*REQUIREMENT*:
All of the records must be set down again word for word.

[Stored data entries]
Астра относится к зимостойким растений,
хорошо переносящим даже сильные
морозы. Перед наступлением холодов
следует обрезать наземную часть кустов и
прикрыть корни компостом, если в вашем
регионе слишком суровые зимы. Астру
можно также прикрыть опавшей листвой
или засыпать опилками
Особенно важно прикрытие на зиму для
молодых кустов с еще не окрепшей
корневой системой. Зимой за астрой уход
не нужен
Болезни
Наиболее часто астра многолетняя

*OUTPUT OF THE EXERCISE*:
Астра относится к зимостойким растений,
хорошо переносящим даже сильные
морозы. Перед наступлением холодов
следует обрезать наземную часть кустов и
прикрыть корни компостом, если в вашем
регионе слишком суровые зимы. Астру
можно также прикрыть опавшей листвой
или засыпать опилками
Особенно важно прикрытие на зиму для
молодых кустов с еще не окрепшей
корневой системой. Зимой за астрой уход
не нужен
Болезни
Наиболее часто астра многолетняя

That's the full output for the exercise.